[start of DATA TO PROCESS]

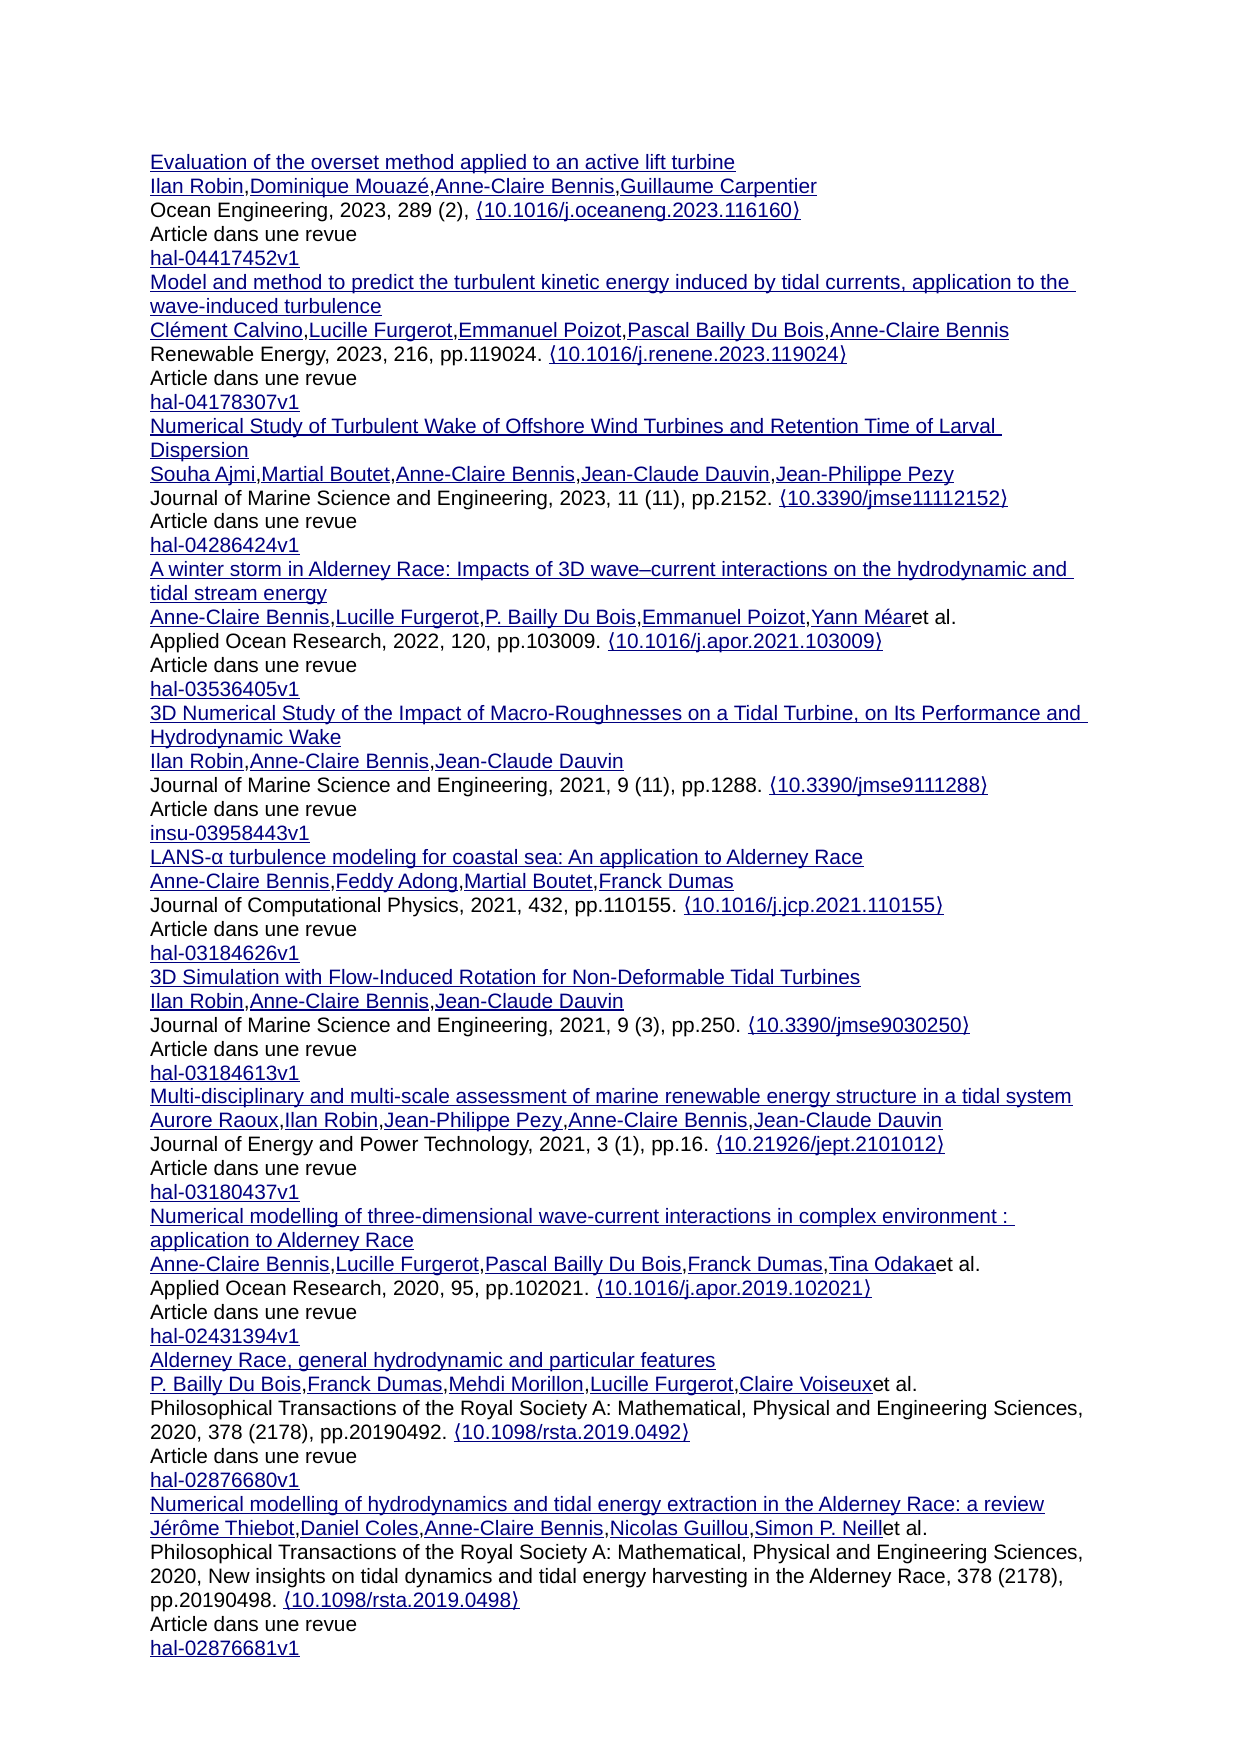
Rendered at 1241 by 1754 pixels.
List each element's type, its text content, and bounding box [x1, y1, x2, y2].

table_cell A winter storm in Alderney Race: Impacts of 3D wave–current interactions on the hydrodynamic and tidal stream energy Anne-Claire Bennis,Lucille Furgerot,P. Bailly Du Bois,Emmanuel Poizot,Yann Méaret al. Applied Ocean Research, 2022, 120, pp.103009. ⟨10.1016/j.apor.2021.103009⟩ Article dans une revue hal-03536405v1 [150, 557, 1090, 701]
table_cell Model and method to predict the turbulent kinetic energy induced by tidal currents, application to the wave-induced turbulence Clément Calvino,Lucille Furgerot,Emmanuel Poizot,Pascal Bailly Du Bois,Anne-Claire Bennis Renewable Energy, 2023, 216, pp.119024. ⟨10.1016/j.renene.2023.119024⟩ Article dans une revue hal-04178307v1 [150, 270, 1090, 413]
table_cell LANS-α turbulence modeling for coastal sea: An application to Alderney Race Anne-Claire Bennis,Feddy Adong,Martial Boutet,Franck Dumas Journal of Computational Physics, 2021, 432, pp.110155. ⟨10.1016/j.jcp.2021.110155⟩ Article dans une revue hal-03184626v1 [150, 845, 1090, 964]
table_cell Alderney Race, general hydrodynamic and particular features P. Bailly Du Bois,Franck Dumas,Mehdi Morillon,Lucille Furgerot,Claire Voiseuxet al. Philosophical Transactions of the Royal Society A: Mathematical, Physical and Engineering Sciences, 2020, 378 (2178), pp.20190492. ⟨10.1098/rsta.2019.0492⟩ Article dans une revue hal-02876680v1 [150, 1348, 1090, 1492]
table_cell Numerical modelling of three-dimensional wave-current interactions in complex environment : application to Alderney Race Anne-Claire Bennis,Lucille Furgerot,Pascal Bailly Du Bois,Franck Dumas,Tina Odakaet al. Applied Ocean Research, 2020, 95, pp.102021. ⟨10.1016/j.apor.2019.102021⟩ Article dans une revue hal-02431394v1 [150, 1204, 1090, 1348]
table_cell Evaluation of the overset method applied to an active lift turbine Ilan Robin,Dominique Mouazé,Anne-Claire Bennis,Guillaume Carpentier Ocean Engineering, 2023, 289 (2), ⟨10.1016/j.oceaneng.2023.116160⟩ Article dans une revue hal-04417452v1 [150, 150, 1090, 270]
table_cell Numerical Study of Turbulent Wake of Offshore Wind Turbines and Retention Time of Larval Dispersion Souha Ajmi,Martial Boutet,Anne-Claire Bennis,Jean-Claude Dauvin,Jean-Philippe Pezy Journal of Marine Science and Engineering, 2023, 11 (11), pp.2152. ⟨10.3390/jmse11112152⟩ Article dans une revue hal-04286424v1 [150, 414, 1090, 557]
table_cell Numerical modelling of hydrodynamics and tidal energy extraction in the Alderney Race: a review Jérôme Thiebot,Daniel Coles,Anne-Claire Bennis,Nicolas Guillou,Simon P. Neillet al. Philosophical Transactions of the Royal Society A: Mathematical, Physical and Engineering Sciences, 2020, New insights on tidal dynamics and tidal energy harvesting in the Alderney Race, 378 (2178), pp.20190498. ⟨10.1098/rsta.2019.0498⟩ Article dans une revue hal-02876681v1 [150, 1492, 1090, 1659]
table_cell Multi-disciplinary and multi-scale assessment of marine renewable energy structure in a tidal system Aurore Raoux,Ilan Robin,Jean-Philippe Pezy,Anne-Claire Bennis,Jean-Claude Dauvin Journal of Energy and Power Technology, 2021, 3 (1), pp.16. ⟨10.21926/jept.2101012⟩ Article dans une revue hal-03180437v1 [150, 1084, 1090, 1204]
table_cell 3D Numerical Study of the Impact of Macro-Roughnesses on a Tidal Turbine, on Its Performance and Hydrodynamic Wake Ilan Robin,Anne-Claire Bennis,Jean-Claude Dauvin Journal of Marine Science and Engineering, 2021, 9 (11), pp.1288. ⟨10.3390/jmse9111288⟩ Article dans une revue insu-03958443v1 [150, 701, 1090, 845]
table_cell 3D Simulation with Flow-Induced Rotation for Non-Deformable Tidal Turbines Ilan Robin,Anne-Claire Bennis,Jean-Claude Dauvin Journal of Marine Science and Engineering, 2021, 9 (3), pp.250. ⟨10.3390/jmse9030250⟩ Article dans une revue hal-03184613v1 [150, 965, 1090, 1084]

[end of DATA TO PROCESS]

Set out the lines of the records as a Markdown table with the columns Row and Line. Give a row number and one line per row, leave out the blank lines, and leave the pictures out.

:: RESPONSE TO THE TASK ::
| Row | Line |
|---|---|
| 1 | Rendered at 1241 by 1754 pixels. |
| 2 | List each element's type, its text content, and bounding box [x1, y1, x2, y2]. |
| 3 | table_cell A winter storm in Alderney Race: Impacts of 3D wave–current interactions on the hydrodynamic and tidal stream energy Anne-Claire Bennis,Lucille Furgerot,P. Bailly Du Bois,Emmanuel Poizot,Yann Méaret al. Applied Ocean Research, 2022, 120, pp.103009. ⟨10.1016/j.apor.2021.103009⟩ Article dans une revue hal-03536405v1 [150, 557, 1090, 701] |
| 4 | table_cell Model and method to predict the turbulent kinetic energy induced by tidal currents, application to the wave-induced turbulence Clément Calvino,Lucille Furgerot,Emmanuel Poizot,Pascal Bailly Du Bois,Anne-Claire Bennis Renewable Energy, 2023, 216, pp.119024. ⟨10.1016/j.renene.2023.119024⟩ Article dans une revue hal-04178307v1 [150, 270, 1090, 413] |
| 5 | table_cell LANS-α turbulence modeling for coastal sea: An application to Alderney Race Anne-Claire Bennis,Feddy Adong,Martial Boutet,Franck Dumas Journal of Computational Physics, 2021, 432, pp.110155. ⟨10.1016/j.jcp.2021.110155⟩ Article dans une revue hal-03184626v1 [150, 845, 1090, 964] |
| 6 | table_cell Alderney Race, general hydrodynamic and particular features P. Bailly Du Bois,Franck Dumas,Mehdi Morillon,Lucille Furgerot,Claire Voiseuxet al. Philosophical Transactions of the Royal Society A: Mathematical, Physical and Engineering Sciences, 2020, 378 (2178), pp.20190492. ⟨10.1098/rsta.2019.0492⟩ Article dans une revue hal-02876680v1 [150, 1348, 1090, 1492] |
| 7 | table_cell Numerical modelling of three-dimensional wave-current interactions in complex environment : application to Alderney Race Anne-Claire Bennis,Lucille Furgerot,Pascal Bailly Du Bois,Franck Dumas,Tina Odakaet al. Applied Ocean Research, 2020, 95, pp.102021. ⟨10.1016/j.apor.2019.102021⟩ Article dans une revue hal-02431394v1 [150, 1204, 1090, 1348] |
| 8 | table_cell Evaluation of the overset method applied to an active lift turbine Ilan Robin,Dominique Mouazé,Anne-Claire Bennis,Guillaume Carpentier Ocean Engineering, 2023, 289 (2), ⟨10.1016/j.oceaneng.2023.116160⟩ Article dans une revue hal-04417452v1 [150, 150, 1090, 270] |
| 9 | table_cell Numerical Study of Turbulent Wake of Offshore Wind Turbines and Retention Time of Larval Dispersion Souha Ajmi,Martial Boutet,Anne-Claire Bennis,Jean-Claude Dauvin,Jean-Philippe Pezy Journal of Marine Science and Engineering, 2023, 11 (11), pp.2152. ⟨10.3390/jmse11112152⟩ Article dans une revue hal-04286424v1 [150, 414, 1090, 557] |
| 10 | table_cell Numerical modelling of hydrodynamics and tidal energy extraction in the Alderney Race: a review Jérôme Thiebot,Daniel Coles,Anne-Claire Bennis,Nicolas Guillou,Simon P. Neillet al. Philosophical Transactions of the Royal Society A: Mathematical, Physical and Engineering Sciences, 2020, New insights on tidal dynamics and tidal energy harvesting in the Alderney Race, 378 (2178), pp.20190498. ⟨10.1098/rsta.2019.0498⟩ Article dans une revue hal-02876681v1 [150, 1492, 1090, 1659] |
| 11 | table_cell Multi-disciplinary and multi-scale assessment of marine renewable energy structure in a tidal system Aurore Raoux,Ilan Robin,Jean-Philippe Pezy,Anne-Claire Bennis,Jean-Claude Dauvin Journal of Energy and Power Technology, 2021, 3 (1), pp.16. ⟨10.21926/jept.2101012⟩ Article dans une revue hal-03180437v1 [150, 1084, 1090, 1204] |
| 12 | table_cell 3D Numerical Study of the Impact of Macro-Roughnesses on a Tidal Turbine, on Its Performance and Hydrodynamic Wake Ilan Robin,Anne-Claire Bennis,Jean-Claude Dauvin Journal of Marine Science and Engineering, 2021, 9 (11), pp.1288. ⟨10.3390/jmse9111288⟩ Article dans une revue insu-03958443v1 [150, 701, 1090, 845] |
| 13 | table_cell 3D Simulation with Flow-Induced Rotation for Non-Deformable Tidal Turbines Ilan Robin,Anne-Claire Bennis,Jean-Claude Dauvin Journal of Marine Science and Engineering, 2021, 9 (3), pp.250. ⟨10.3390/jmse9030250⟩ Article dans une revue hal-03184613v1 [150, 965, 1090, 1084] |